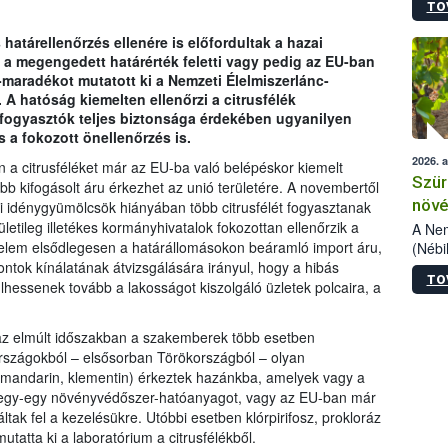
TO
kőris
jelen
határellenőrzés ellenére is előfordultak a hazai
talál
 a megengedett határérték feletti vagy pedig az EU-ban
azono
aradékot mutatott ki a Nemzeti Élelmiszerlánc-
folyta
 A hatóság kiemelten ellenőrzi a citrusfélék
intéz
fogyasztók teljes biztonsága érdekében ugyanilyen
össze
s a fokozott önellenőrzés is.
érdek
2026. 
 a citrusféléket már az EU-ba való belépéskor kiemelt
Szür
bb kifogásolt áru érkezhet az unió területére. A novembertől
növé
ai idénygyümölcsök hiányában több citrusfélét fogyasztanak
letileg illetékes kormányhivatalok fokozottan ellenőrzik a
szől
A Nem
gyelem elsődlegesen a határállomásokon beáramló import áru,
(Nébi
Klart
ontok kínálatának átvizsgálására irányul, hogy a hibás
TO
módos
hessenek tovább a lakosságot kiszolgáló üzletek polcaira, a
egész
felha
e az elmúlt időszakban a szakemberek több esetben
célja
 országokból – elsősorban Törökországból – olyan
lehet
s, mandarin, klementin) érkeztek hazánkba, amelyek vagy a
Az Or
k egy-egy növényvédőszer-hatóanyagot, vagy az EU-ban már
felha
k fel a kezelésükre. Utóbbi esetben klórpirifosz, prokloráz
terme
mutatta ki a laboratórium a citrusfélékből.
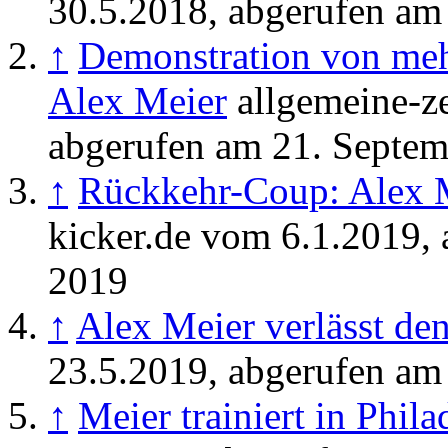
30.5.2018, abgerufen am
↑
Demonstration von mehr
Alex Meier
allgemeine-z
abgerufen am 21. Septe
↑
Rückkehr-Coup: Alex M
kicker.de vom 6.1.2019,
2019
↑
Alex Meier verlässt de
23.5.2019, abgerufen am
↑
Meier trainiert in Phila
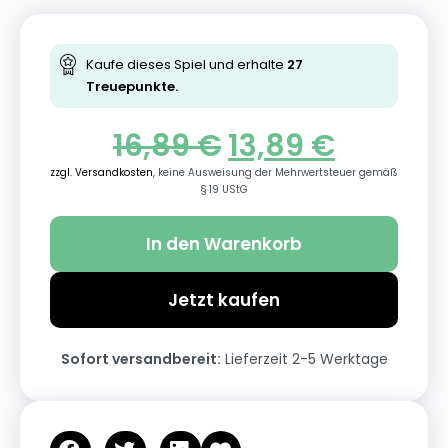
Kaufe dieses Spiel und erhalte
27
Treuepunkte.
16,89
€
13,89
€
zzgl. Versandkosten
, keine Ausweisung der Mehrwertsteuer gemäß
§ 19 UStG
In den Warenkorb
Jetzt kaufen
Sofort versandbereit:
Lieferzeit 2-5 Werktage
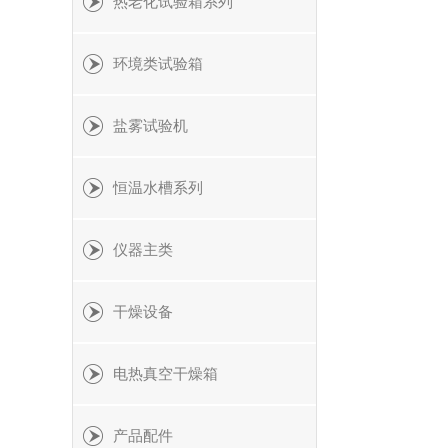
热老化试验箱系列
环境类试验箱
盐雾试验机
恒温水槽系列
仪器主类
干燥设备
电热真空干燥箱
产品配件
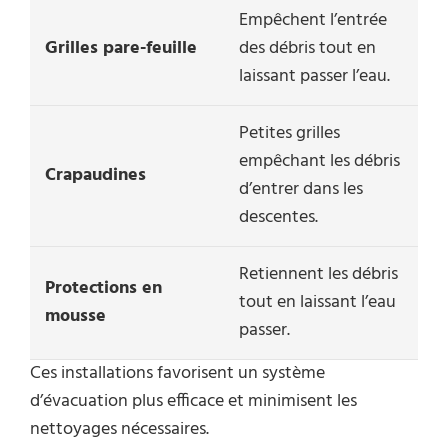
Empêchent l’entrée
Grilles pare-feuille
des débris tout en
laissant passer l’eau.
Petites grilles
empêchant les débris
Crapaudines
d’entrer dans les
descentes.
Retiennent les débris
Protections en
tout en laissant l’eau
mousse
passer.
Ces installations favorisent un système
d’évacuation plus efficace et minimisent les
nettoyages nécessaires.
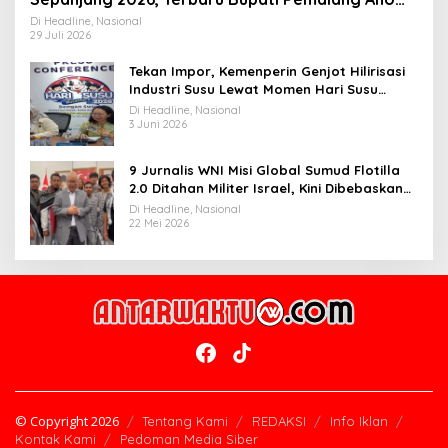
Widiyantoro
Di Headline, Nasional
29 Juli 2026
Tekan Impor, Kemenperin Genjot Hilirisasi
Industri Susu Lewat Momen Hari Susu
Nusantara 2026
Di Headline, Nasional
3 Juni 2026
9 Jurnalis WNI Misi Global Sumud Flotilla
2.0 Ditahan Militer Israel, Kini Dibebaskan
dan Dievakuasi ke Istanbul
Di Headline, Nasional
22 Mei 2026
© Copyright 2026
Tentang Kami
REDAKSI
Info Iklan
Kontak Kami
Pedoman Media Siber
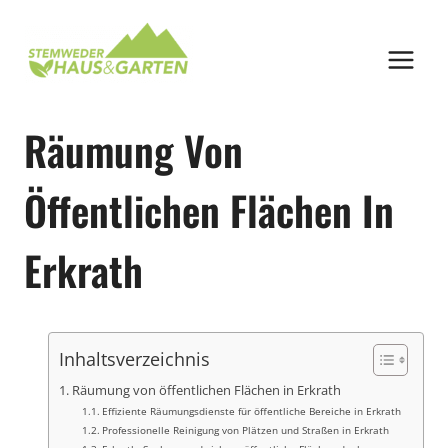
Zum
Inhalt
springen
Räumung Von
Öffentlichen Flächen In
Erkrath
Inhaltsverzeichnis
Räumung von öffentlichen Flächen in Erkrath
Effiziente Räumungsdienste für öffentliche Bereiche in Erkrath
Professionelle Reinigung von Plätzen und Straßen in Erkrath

• • •

◆ Job
Pull out every line of the records that contains the word "débris", matching case exactly.

◆ Written response
des débris tout en
empêchant les débris
Retiennent les débris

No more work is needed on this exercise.